Investissements en France : les entreprises font-elles preuve de mauvaise volonté ?

Selon Michel Sapin, si les investissements sont en berne aujourd’hui, c’est parce que des entreprises se reposent sur leurs acquis. Une ligne de pensée bien arrêtée qui trouve cependant rapidement ses limites dans l’environnement économique actuel.

Certes, les charges de certaines entreprises ont baissé, mais leurs capacités de financements ont également plongé du fait de nouvelles règles prudentielles des banques. Loin de l’inactivité, l’entrepreneuriat français cherche des solutions et se dirige vers les marchés financiers. Les remontrances ministérielles pourraient avoir du mal à passer auprès des intéressés.

Baisse des investissements : la faute aux entreprises pour Michel Sapin

Le ministre des Finances, Michel Sapin, a profité d’un entretien à Libération dimanche 17 août dernier pour pousser ce qu’on appelle familièrement un coup de gueule : si les indicateurs économiques français sont aussi sombres ces dernières semaines, c’est en partie imputable aux entreprises du pays. « Nous leur donnons des moyens pour investir, embaucher, innover. Elles doivent saisir cette chance », a-t-il déclaré, persuadé que certaines entreprises profiteraient de la baisse de charges du crédit d’impôt pour la compétitivité et l’emploi (CICE) sans investir en parallèle dans l’économie réelle.

En effet, malgré des efforts du Gouvernement pour relancer la croissance du pays, les chiffres de l’Insee du 14 août dernier sont sans appel : la compétitivité française est restée durant le deuxième trimestre 2014 au point mort. Un triste constat qui s’explique en partie par un nouveau recul de 0,8 % de l’investissement des entreprises par rapport au trimestre précédent. Est-ce pour autant la preuve d’une mauvaise volonté des entreprises à investir comme le laisse entendre Michel Sapin ? Rien n’est moins sûr. 

Entreprises et PME font de leur mieux sur les marchés financiers

Rappelons que si les entreprises ont vu leurs charges baisser ces dernières semaines, leurs capacités de financement sont restées très limitées alors même qu’obtenir un crédit bancaire est devenu la croix et la bannière depuis bien des mois. Avec la contraction des volumes, les banques préfèrent désormais placer leur argent en sécurité plutôt que de prêter aux entreprises. Si, selon une enquête de BpiFrance publiée le 29 juillet dernier, les PME sont une majorité à hésiter à investir aujourd’hui, ce n’est en aucun cas parce qu’elles préfèrent le profit au développement, mais bel et bien parce qu’elles sont les premières à pâtir des nouvelles règles prudentielles des banques.  

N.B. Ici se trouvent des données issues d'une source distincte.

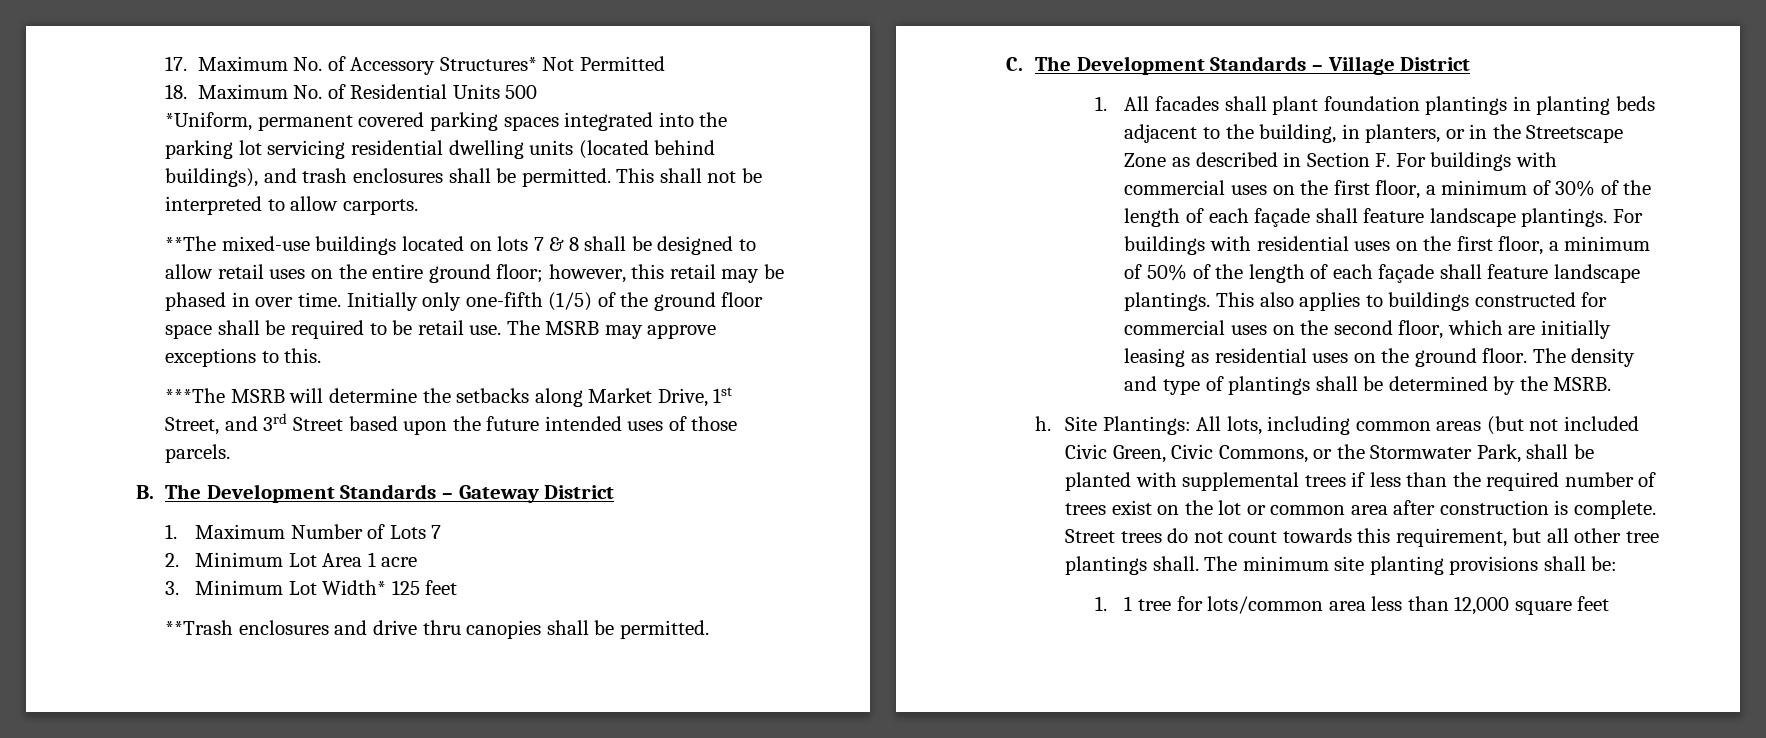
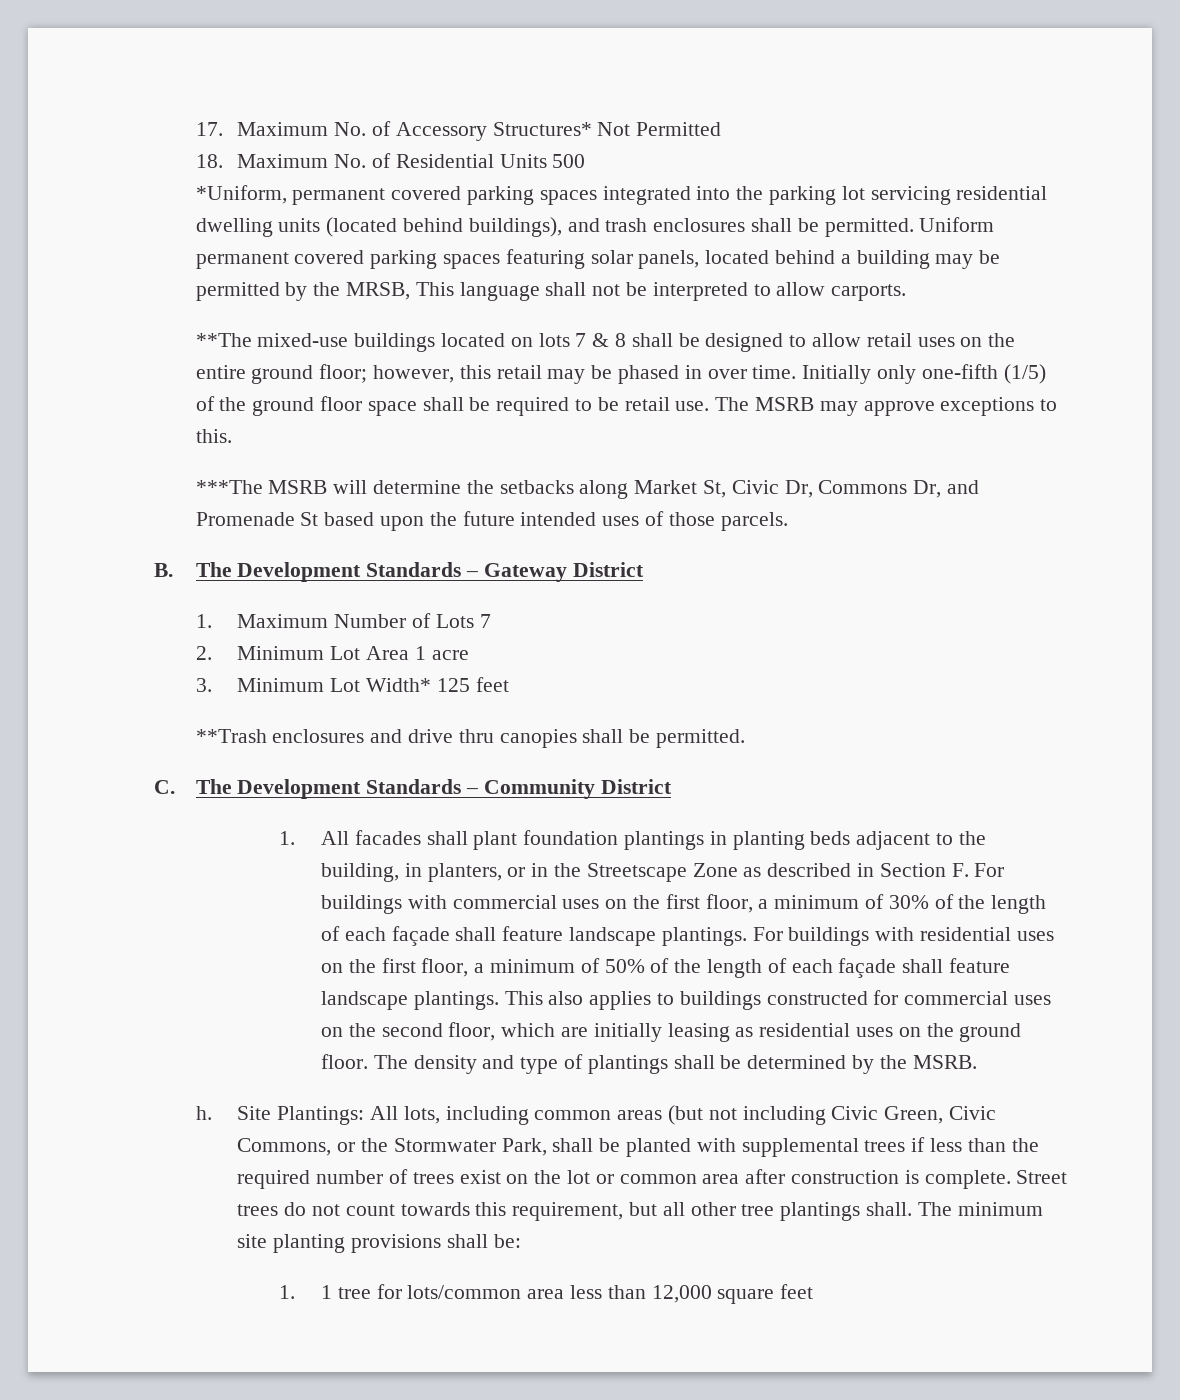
[616,168,655,183] This -> [919,217,995,232] [195,249,1001,269] [195,282,540,301] Uniform permanent covered parking spaces featuring solar panels, located behind a building may be permitted by the MRSB, This language
[657,387,733,407] [165,413,343,435] Drive, 1st Street, and 3rd Street -> [703,480,980,498] [195,512,319,526] St, Civic Dr, Commons Dr, and Promenade St
[1327,56,1395,75] Village -> [483,779,595,799] Community
[1563,416,1639,431] included -> [742,1106,826,1125] including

Les entreprises, et particulièrement les PME, n’ont pas baissé les bras et sont de plus en plus nombreuses aujourd’hui à se diriger vers les marchés financiers, faisant par la même occasion mentir le ministre des Finances. On assiste depuis plusieurs mois à une croissance des introductions boursières de PME qui ont compris que le moyen de se financer le plus efficace n’était plus aujourd’hui le crédit bancaire. Pour Dominique Cerutti, PDG d’Euronext, il n’y a aucun doute sur l’initiateur de cette explosion des IPO : « la croissance des IPO a été boostée par la création il y a un an du marché EnterNext,  qui a permis de positionner la bourse comme une source de financement pour les PME ». Au premier semestre 2014, pas moins de 24 PME et ETI se sont introduites en bourses, contre seulement 10 sur toute l’année 2013. La Bourse de Paris a enregistré sur la même période 22 IPO d’entreprises qui ont réussi à lever 4,9 milliards d’euros.

Loin de se tourner les pouces en profitant des bienfaits des réformes gouvernementales, les entreprises du pays se sont mobilisées et les remontrances de Michel Sapin pourraient bien ne pas passer auprès d’un secteur qui a encore du mal à se sortir de la crise économique. Une crise économique qui a finalement laissé sa place à une « crise de confiance » selon le ministre des Finances allemand Wolfgang Schäuble qui, dans un entretien aux Échos, émet une  conclusion aux antipodes des déclarations de Michel Sapin : « quand on traverse une crise de confiance, ce n’est pas très simple de s’en sortir. Le principal en matière d’économie, c’est la psychologie ». Si le pacte de responsabilité est une preuve du droit chemin que commence à prendre la politique économique française, tant que le climat économique français ne se sera pas clairement amélioré, les investissements ne pourront pas remonter et les entreprises n’ont aujourd’hui aucune influence sur cet état de fait.